Comprehensive immigration reform has a new advocate: former Congressman Charles Stenholm, a “blue dog” Democrat who represented a largely agricultural district in Texas and who was a strong advocate for the meat industry while in office. “It really needs to happen,” he told MEATPOULTRY.com.

“You watch Lou Dobbs say we need a fence, and I say, ‘Go ahead, build your fence. What you’ve just done is lock up 12 to 20 million undocumented workers.” He called a border fence “a colossal waste of money” and said it won’t prevent people from crossing the border. “It’s not really a very funny joke, but if they build this 10-foot-high fence along the border, then what everyone should do is buy stock in 11-foot ladder companies.”


Stenholm, who is now a senior policy advisor at Olsson, Frank, Weeda, Terman, Bode, Matz PC, a Washington, D.C., legal firm, is particularly incensed that in the debate over immigration reform, undocumented workers continue to be called “illegal aliens.” “They’re not illegal, they’re undocumented – and that’s our fault,” he said. “But we’ve got to come up with an effective documentation system. We’re talking about 70 percent of the agricultural workforce in our country.”

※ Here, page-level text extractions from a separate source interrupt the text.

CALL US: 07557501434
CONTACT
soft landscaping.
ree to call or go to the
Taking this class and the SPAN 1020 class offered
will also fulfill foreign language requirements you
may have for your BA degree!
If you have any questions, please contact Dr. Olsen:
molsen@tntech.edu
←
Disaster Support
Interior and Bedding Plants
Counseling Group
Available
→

Earlier this month, Stenholm told an audience convened for the American Farm Bureau Federation’s annual meeting: “I’m in favor of an identification card that can’t be forged. Let’s get out immigrants identified and in an agricultural worker system. I’m not worried about agricultural workers; I’m more concerned with identifying terrorists. ID cards would get the job done to see who is in our country and where they are going.” He told MEATPOULTRY.com that the technology exists now to produce cost-effective ID cards that are very, very difficult to counterfeit.

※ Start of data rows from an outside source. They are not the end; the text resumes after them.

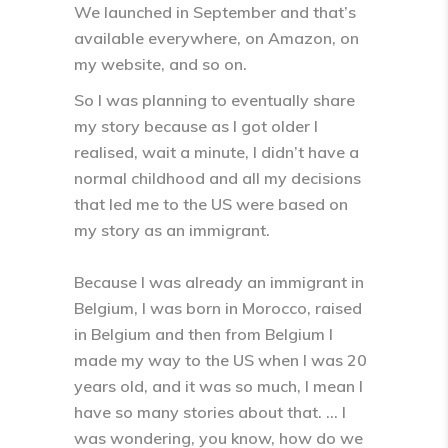
We launched in September and that’s
available everywhere, on Amazon, on
my website, and so on.
So I was planning to eventually share
my story because as I got older I
realised, wait a minute, I didn’t have a
normal childhood and all my decisions
that led me to the US were based on
my story as an immigrant.
Because I was already an immigrant in
Belgium, I was born in Morocco, raised
in Belgium and then from Belgium I
made my way to the US when I was 20
years old, and it was so much, I mean I
have so many stories about that. … I
was wondering, you know, how do we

He also said that while he was in Congress and George W. Bush was governor of Texas, “I supported his immigration plans. He was right about it – he treated Mexico like it was, which was our neighbor. Then when he was president 9-11 came along and everything changed. We forgot about being neighbors with anybody.”

He’s not quite sure, he said, why immigration reform is such a volatile issue, “but it sure seems to strike a nerve. ‘Amnesty’ has become a four-letter word. Alright, let’s come up with another word. But there’s no question in my mind that comprehensive reform is something we’ve got to do and we’ve got to do it sooner rather than later.”